Dopant Precursor Adsorption into Single-Dimer Windows: Towards Guided Self-Assembly of Dopant Arrays on Si(100)

TL;DR

This paper explores a guided self-assembly method using molecular precursor adsorption into single-dimer windows on Si(100) to create precise dopant arrays for quantum computing, leveraging DFT calculations.

Contribution

It introduces a novel self-assembly process for dopant array fabrication on Si(100) using molecular precursors and DFT analysis of adsorption behaviors.

Findings

PH₃ adsorbs barrierlessly on all studied resists.

BCl₃ has the highest adsorption barrier of 0.34 eV.
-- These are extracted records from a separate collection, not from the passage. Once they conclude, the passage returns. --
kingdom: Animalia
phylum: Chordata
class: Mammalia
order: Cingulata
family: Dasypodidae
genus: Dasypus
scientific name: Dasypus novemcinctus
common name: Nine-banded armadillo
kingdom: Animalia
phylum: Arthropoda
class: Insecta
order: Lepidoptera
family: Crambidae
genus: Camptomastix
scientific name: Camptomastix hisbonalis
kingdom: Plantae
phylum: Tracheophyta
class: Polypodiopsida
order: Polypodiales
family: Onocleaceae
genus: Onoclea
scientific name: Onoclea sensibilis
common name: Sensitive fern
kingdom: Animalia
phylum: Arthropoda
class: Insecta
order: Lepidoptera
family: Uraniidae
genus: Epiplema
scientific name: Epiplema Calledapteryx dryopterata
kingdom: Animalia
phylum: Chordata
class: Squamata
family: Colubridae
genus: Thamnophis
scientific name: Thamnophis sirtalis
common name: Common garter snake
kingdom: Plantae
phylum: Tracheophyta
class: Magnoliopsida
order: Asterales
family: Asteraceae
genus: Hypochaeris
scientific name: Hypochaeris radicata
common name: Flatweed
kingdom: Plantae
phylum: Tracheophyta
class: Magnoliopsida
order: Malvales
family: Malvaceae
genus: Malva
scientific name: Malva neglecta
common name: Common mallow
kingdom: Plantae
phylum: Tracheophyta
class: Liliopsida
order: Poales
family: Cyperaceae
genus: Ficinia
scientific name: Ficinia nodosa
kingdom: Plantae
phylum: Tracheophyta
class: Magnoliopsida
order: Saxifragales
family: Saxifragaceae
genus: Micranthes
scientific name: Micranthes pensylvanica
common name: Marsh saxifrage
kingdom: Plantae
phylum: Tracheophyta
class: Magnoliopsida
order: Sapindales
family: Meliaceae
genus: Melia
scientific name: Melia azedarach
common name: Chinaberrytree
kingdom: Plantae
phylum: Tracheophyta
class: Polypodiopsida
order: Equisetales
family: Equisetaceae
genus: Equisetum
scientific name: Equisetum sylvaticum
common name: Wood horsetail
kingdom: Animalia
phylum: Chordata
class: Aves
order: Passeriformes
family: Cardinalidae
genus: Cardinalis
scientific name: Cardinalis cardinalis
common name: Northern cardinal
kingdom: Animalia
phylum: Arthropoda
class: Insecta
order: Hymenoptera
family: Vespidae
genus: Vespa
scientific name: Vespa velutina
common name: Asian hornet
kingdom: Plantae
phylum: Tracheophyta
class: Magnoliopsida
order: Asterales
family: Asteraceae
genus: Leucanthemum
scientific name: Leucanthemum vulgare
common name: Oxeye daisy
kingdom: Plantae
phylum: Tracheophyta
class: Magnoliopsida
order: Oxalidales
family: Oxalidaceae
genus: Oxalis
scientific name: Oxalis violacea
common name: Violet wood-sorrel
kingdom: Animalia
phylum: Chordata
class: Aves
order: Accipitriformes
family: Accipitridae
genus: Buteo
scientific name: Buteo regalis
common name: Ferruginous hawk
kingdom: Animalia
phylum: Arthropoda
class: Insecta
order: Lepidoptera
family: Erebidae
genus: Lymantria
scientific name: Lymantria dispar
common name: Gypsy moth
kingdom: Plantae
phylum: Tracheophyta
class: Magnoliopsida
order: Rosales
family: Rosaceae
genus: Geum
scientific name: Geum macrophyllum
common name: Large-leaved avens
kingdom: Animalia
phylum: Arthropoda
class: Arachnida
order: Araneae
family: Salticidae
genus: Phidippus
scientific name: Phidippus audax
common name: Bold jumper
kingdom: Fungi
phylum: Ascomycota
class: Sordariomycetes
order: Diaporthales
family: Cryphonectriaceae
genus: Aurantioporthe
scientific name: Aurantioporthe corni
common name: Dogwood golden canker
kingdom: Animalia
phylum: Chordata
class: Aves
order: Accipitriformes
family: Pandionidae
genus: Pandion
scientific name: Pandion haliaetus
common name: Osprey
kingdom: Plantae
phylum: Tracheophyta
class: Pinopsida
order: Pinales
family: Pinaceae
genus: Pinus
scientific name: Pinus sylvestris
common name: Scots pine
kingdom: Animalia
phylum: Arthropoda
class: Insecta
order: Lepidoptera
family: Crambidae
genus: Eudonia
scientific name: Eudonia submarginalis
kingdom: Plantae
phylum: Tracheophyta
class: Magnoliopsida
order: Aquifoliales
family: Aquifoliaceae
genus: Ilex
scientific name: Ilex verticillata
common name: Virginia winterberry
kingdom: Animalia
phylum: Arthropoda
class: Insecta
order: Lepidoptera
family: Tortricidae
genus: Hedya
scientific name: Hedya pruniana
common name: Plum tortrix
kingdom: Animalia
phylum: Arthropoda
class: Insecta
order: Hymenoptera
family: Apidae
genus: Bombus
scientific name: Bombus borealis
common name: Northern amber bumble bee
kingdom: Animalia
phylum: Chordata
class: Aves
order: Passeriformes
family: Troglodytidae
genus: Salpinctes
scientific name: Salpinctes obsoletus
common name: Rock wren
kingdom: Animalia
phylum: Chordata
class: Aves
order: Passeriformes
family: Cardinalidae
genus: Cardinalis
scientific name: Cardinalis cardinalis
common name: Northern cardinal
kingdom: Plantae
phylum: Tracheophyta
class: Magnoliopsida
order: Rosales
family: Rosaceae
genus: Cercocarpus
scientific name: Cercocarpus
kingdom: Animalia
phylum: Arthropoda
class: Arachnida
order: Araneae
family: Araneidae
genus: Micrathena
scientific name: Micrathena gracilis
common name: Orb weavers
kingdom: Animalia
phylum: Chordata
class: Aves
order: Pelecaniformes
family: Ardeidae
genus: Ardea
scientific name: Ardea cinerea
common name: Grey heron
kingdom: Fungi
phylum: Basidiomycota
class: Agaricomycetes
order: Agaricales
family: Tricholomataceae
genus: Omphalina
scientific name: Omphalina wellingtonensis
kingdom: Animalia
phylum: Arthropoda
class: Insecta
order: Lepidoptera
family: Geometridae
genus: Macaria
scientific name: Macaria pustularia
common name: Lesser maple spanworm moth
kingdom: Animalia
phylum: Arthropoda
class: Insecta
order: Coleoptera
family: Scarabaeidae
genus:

AlCl₃ dense arrays are feasible under experimental conditions.

Abstract

Atomically precise dopant arrays in Si are being pursued for solid-state quantum computing applications. We propose a guided self-assembly process to produce atomically precise arrays of single dopant atoms in lieu of lithographic patterning. We leverage the self-assembled c(4x2) structure formed on Br- and I-Si(100) and investigate molecular precursor adsorption into the generated array of single-dimer window (SDW) adsorption sites with density functional theory (DFT). The adsorption of several technologically relevant dopant precursors (PH$_3$, BCl$_3$, AlCl$_3$, GaCl$_3$) into SDWs formed with various resists (H, Cl, Br, I) are explored to identify the effects of steric interactions. PH$_3$ adsorbed without barrier on all resists studied, while BCl$_3$ exhibited the largest adsorption barrier, 0.34 eV, with an I resist. Dense arrays of AlCl$_3$ were found to form within experimentally realizable conditions demonstrating the potential for the proposed use of guided self-assembly for atomically precise fabrication of dopant-based devices.